Friday, October 30, 2015

prepositions - where do people say ON the weekend (geographically speaking)?


I've always been taught to say AT the weekend, not ON the weekend, but recently I've come across the following sentence: Clifton's very crowded ON the weekend.



It makes me wonder where native speakers in the UK or the USA use this preposition in this expression/phrase.



Answer



Because I've mentioned a post on Language Log, A weekend is not a surface, I think I should write about it a little, boiling it down to a short, useful post.


Though this question is only about on or at (the weekend), the post on Language Log summarizes it nicely:



An attempt ensued to achieve descriptive accuracy. It was agreed that times within the day generally take at (at 9:30, at noon, at dawn, at dinner, at night), except for those that take in with the definite article (in the morning, in the evening); that days generally take on (on Monday, on her birthday, on Valentine's Day), except maybe for at Christmas; that months and seasons and years and centuries generally take in (in December, in winter, in 1893, in the 15th century). And never mind the (generally relative) time-references that don't take any preposition at all, like tomorrow, next week, three days ago.

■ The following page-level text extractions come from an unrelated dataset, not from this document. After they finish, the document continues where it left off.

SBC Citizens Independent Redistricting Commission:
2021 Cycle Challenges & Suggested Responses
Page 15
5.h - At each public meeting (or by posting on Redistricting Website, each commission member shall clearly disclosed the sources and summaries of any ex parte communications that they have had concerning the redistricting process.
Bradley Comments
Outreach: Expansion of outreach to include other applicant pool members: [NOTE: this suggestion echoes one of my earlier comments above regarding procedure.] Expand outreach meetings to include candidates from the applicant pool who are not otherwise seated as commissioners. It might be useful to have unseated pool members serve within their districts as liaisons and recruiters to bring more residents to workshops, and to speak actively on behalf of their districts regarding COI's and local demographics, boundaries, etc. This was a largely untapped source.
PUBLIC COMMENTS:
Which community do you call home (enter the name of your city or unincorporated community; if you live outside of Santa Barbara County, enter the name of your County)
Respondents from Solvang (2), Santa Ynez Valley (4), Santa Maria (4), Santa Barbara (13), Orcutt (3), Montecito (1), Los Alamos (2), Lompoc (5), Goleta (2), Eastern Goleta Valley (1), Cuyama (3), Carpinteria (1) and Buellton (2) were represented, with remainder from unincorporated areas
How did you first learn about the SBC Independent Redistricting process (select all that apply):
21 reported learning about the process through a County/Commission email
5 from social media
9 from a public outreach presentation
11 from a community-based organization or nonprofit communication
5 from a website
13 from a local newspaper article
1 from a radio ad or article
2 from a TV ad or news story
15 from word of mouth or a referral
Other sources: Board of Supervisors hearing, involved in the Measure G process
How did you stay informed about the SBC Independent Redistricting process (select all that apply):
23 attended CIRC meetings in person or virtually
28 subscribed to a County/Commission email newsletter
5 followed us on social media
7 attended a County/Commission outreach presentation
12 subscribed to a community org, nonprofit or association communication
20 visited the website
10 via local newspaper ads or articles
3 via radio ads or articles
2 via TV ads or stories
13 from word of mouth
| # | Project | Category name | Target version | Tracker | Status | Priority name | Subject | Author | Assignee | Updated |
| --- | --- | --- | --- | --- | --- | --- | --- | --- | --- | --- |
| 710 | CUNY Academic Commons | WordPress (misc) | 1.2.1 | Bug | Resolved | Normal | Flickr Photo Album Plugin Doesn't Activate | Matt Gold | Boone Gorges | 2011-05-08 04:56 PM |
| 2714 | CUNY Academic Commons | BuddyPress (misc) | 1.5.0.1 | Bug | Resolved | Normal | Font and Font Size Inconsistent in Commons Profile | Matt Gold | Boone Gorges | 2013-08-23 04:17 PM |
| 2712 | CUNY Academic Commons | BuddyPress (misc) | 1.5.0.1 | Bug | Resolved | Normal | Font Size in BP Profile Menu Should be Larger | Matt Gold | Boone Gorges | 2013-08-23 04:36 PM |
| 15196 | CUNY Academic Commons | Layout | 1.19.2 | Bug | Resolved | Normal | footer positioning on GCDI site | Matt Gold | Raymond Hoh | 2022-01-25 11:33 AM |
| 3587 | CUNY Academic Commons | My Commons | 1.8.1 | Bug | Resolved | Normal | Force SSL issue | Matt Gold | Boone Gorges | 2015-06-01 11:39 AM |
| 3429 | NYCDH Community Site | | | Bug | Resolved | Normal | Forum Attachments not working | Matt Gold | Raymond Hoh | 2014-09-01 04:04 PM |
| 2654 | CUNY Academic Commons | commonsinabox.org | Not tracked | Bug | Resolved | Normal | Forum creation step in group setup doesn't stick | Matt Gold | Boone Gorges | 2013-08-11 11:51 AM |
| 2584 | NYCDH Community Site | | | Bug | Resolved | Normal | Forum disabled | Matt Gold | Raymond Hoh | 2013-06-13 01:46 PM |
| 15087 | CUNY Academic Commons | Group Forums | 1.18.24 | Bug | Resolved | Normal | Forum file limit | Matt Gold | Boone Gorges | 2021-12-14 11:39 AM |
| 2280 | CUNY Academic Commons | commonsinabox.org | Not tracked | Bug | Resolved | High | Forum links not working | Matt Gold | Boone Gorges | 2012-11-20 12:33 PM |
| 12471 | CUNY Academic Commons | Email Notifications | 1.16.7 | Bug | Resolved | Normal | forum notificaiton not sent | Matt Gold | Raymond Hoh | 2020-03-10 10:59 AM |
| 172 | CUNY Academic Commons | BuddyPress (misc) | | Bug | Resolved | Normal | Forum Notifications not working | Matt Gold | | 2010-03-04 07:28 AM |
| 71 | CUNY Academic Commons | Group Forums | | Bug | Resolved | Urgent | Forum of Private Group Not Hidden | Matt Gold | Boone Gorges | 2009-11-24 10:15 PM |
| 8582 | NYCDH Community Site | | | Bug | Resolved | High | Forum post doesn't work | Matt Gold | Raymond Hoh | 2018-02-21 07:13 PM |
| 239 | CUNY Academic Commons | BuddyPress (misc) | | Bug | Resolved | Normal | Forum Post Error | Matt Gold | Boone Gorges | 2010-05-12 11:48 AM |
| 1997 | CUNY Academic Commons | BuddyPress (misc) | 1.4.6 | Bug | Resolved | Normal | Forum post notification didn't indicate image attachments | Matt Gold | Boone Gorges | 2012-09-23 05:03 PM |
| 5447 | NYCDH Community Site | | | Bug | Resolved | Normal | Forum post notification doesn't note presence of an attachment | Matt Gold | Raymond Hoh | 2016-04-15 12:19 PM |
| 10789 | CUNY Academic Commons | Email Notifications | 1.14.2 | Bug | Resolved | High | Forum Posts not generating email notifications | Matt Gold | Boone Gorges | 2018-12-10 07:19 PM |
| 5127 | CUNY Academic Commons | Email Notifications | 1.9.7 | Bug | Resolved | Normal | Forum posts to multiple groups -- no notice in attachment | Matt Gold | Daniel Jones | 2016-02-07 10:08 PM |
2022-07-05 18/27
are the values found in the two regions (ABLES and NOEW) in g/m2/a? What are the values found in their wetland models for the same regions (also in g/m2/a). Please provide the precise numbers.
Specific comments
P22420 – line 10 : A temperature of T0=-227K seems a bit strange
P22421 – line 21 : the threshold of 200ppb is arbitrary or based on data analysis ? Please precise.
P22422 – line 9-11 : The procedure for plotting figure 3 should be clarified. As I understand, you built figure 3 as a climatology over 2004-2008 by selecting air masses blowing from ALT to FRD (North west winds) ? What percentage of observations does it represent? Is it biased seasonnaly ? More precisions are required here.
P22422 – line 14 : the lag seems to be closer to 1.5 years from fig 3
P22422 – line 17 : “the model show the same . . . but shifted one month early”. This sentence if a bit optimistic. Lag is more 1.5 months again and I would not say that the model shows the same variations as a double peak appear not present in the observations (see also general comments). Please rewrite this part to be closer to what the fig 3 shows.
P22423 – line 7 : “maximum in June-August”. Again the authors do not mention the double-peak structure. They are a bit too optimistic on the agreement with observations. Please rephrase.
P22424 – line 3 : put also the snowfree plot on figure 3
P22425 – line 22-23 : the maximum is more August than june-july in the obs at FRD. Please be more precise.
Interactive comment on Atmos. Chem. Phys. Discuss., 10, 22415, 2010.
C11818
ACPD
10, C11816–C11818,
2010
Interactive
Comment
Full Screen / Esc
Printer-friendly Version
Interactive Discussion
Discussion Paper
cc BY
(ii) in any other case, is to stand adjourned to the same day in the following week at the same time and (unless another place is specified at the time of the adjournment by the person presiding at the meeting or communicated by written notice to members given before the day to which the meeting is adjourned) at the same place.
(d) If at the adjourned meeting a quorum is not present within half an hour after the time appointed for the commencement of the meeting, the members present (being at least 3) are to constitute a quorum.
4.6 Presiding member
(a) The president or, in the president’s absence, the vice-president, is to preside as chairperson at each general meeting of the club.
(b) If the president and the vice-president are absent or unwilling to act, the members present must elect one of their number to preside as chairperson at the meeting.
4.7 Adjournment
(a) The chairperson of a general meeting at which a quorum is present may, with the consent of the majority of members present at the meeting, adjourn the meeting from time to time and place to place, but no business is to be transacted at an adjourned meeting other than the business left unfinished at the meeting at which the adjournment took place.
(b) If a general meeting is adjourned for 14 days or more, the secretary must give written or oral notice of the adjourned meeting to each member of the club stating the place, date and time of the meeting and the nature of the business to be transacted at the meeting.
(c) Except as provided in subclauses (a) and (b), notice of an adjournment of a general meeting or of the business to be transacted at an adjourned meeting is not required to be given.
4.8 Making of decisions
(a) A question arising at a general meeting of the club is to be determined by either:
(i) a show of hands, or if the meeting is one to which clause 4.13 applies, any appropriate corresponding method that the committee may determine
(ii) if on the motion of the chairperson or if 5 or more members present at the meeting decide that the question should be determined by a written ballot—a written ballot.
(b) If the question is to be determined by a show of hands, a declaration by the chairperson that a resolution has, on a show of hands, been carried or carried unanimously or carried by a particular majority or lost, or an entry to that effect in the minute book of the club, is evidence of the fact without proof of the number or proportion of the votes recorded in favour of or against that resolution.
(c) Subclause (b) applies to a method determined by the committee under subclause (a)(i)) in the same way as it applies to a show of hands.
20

That's really useful, not just because it covers all the most common prepositions used with time expressions (at, on, in); it also hints at how we can conceptualize these expressions so we can use them appropriately.


The next paragraph also gives a big clue to the difference between dialects:




This all hints at a coherent metaphor: hours and other short periods of time are places; days are surfaces; months and longer time periods are containers. But it seems that only North Americans apply this logic to weekends.



So, it's rather clear that only North American speakers will normally use on with weekends. On (not at or in) the other side of the pond, it seems like at is the choice.


That's as far as I can go. Beyond that, you have to rely on yourself (the mentioned Martin Haspelmath, "From Space to Time: Temporal Adverbials in the World’s Languages", 1997, seems like a great read). I also hope more native speakers will chime in soon.